Сондерс поднял то, что упало. Покрутил в руках. Комок развернулся в прямоугольную полоску с какими-то значками. Полицейские подошли поближе, но разглядеть ничего не успели: полковник тут же скомкал полоску и сунул в карман.
— А-а… — начал было старший из копов.
— Скрипты для взлома музискина, — сказал Сондерс. — Нарушение закона об интеллектуальной собственности, промышленный шпионаж, преступный сговор с целью терроризма. Я забираю у вас это дело. Подозреваемого — в мой киб, немедленно. Остальных можете не искать, мы все сделаем сами.
Когда он вышел, полицейские переглянулись. Потом уставились на парня, приклеенного к стулу. Парень продолжал кашлять и хрипеть, мотая головой.
— Вот ведь зверь… — пробормотал молодой. — Чуть кадык не вырвал мальчишке.
— Сопло прикрой! — Толстяк огляделся по сторонам и продолжил шепотом. — А то и тебе вырвут. На той неделе в семнадцатом участке, когда робот-уборщик взбесился и кассира покромсал… Тоже прислали из этой Артели девку. Пару вопросов задала вот так же. Наши там пытались с ней бычиться: мол, не ваша юрисдикция. А наутро у троих память отшибло так, что только прошлый год и могли вспомнить.
Всю дорогу они молчали. Лишь когда Сондерс посадил киб на задворках одной из центральных улиц и указал на железную дверь черного хода в популярный бар, арестованный удивился:
— На полицейский участок не похоже.
Сондерс пожал плечами, вышел из машины и снова указал на дверь. Парень вылез. Они спустились по темной лестнице, Сондерс открыл еще одну дверь, за ней оказалась старинная кухня — длинные разделочные столы, полки, раковины и дверцы холодильников. Все металлическое. Когда-то, наверное, здесь сверкал полировкой каждый квадратный сантиметр. Но сейчас кругом расползлись тигровые пятна ржавчины.
— Пищевые синтезаторы убили профессию, — заметил Сондерс, кивая на стойку с поварешками всех калибров. — Зато здесь столько металла, идеальная глушилка. Раньше посетители жаловались даже в соседних залах, что связь тут ни к черту. А мне, наоборот, нравится. Пришел поесть — так надо есть, а не болтать. Хозяин бара — мой старый знакомый.
— А-а, понял. — Парень криво усмехнулся. — Теперь играем в доброго полицейского. Будете вкусно кормить и красиво вербовать. Чтобы всех сообщников заложил. Вам же для отчетности лучше, если поймаете целую банду.
— Да нет у тебя сообщников. — Сондерс подошел к шкафу со столовыми приборами, вытащил нож и освободил задержанного от липучек. — Вернее, есть, но в подвале ты один был. И коды эти…
Он вынул из кармана скомканную ленточку, разгладил ее кончиком ножа на столе.

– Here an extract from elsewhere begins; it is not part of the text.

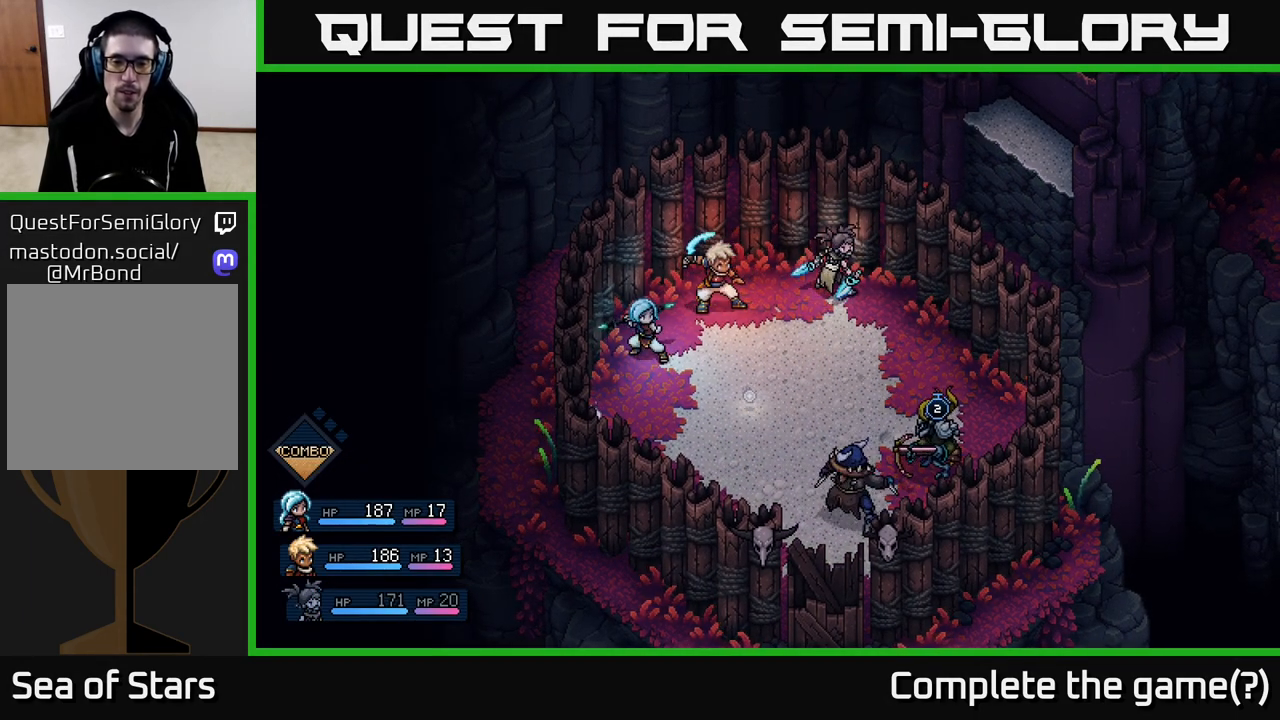
{"buttons": [], "left_stick": "center", "right_stick": "center", "events": []}
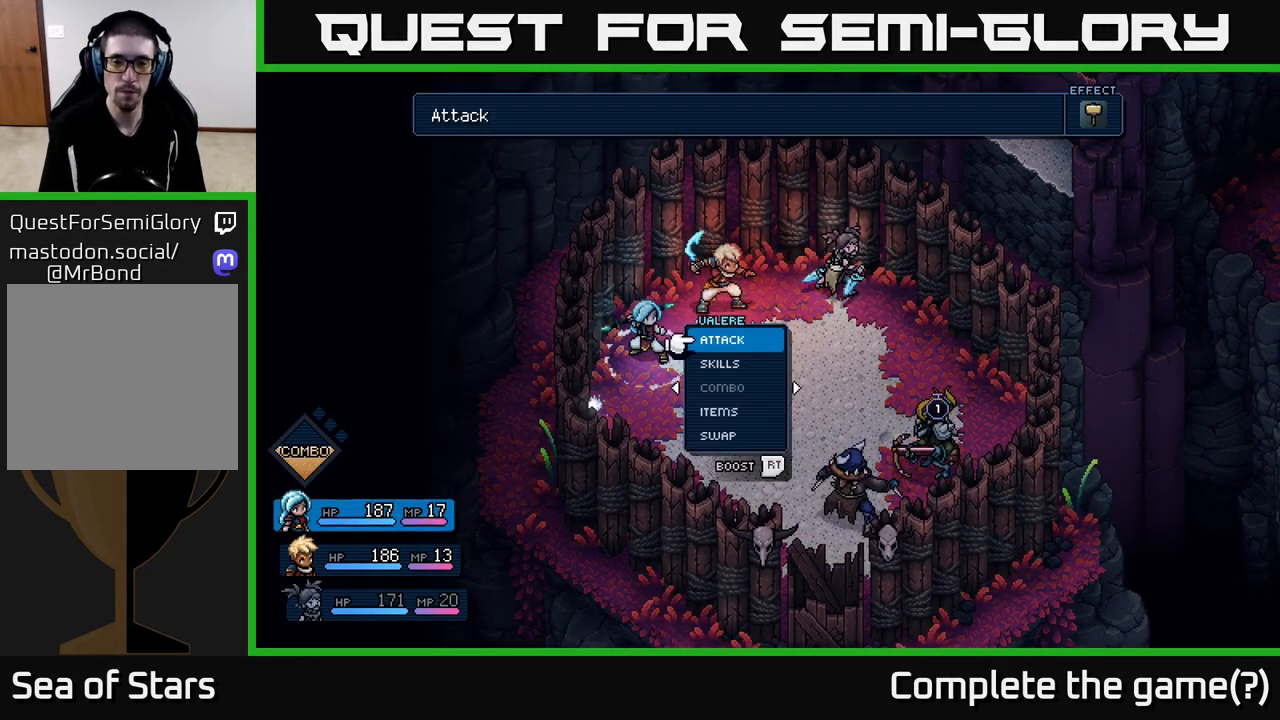
{"buttons": [], "left_stick": "left", "right_stick": "center", "events": [[17, "left_stick", "right"], [233, "left_stick", "center"], [467, "left_stick", "left"]]}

— Никакие это не скрипты. Я в искинах не мастер, но как выглядят машинные языки, представляю. Не говоря уже о материале для записи. Пластик самого худшего качества, что я видел в жизни. Целлюлоза, что ли… Бумага?
— Что вам от меня надо? — Парень растирал затекшие руки.
— Хочу предложить сделку. Ты научишь меня этой системе записи.
— Вас? Зачем?
— Не поверишь: интересуюсь искусством.
— Не поверю.
— Ладно, тогда так…
И он рассказал про Мико. С самого знакомства. И как был последний раз в больнице, давая ей обещание. И как мучался на концерте, но так и не смог записать энку. Он рассказал даже о том, что сам приложил руку к внедрению системы чистки памяти.
— Красивые у вас легенды, — заметил парень, когда Сондерс замолчал.
— В тюрьму можем поехать хоть сейчас, там точно никаких легенд. Лицо твое уже нашли в базе, даже спрашивать мне нечего. Брэм, так тебя зовут? Официальная работа — кардиодрамер в развлекательном центре. Имеется лицензия на миксы персонального биофидбэка с музыкальными произведениями, официально разрешенными для публичного… ну и так далее. Задержан второй раз по подозрению в нелегальном исполнении. Вся сетка твоих знакомых тоже пробита, так что не один загремишь. Ну а если поможешь, я организую тебе вариант получше. Это не вербовка. Это мое личное. Если раскроется — меня накажут посильнее, чем тебя.
Парень прошелся по кухне, остановился у стеллажа с посудой. Вынул чайную ложку, помахал в воздухе.
— Хорошо, я согласен. Слушайте.
Ложка звякнула по металлическому столу.
— Это «си-бемоль».
Брэм подошел к Сондерсу и показал ноту на бумажной ленте. Впервые за весь день лицо полковника просветлело:
— Значит, про стаканы я угадал.
Два десятка лет словно свалились с плеч. Сондерс метнулся к раковине, открыл кран. Потом к шкафу-сушилке. Вместо стаканов там нашлись чашки. Одна с грохотом разбилась, когда он неуклюже схватил сразу несколько. Наливая воду, он намочил рукава и забрызгал брюки. Наконец, расставил чашки с водой перед своим неожиданным учителем.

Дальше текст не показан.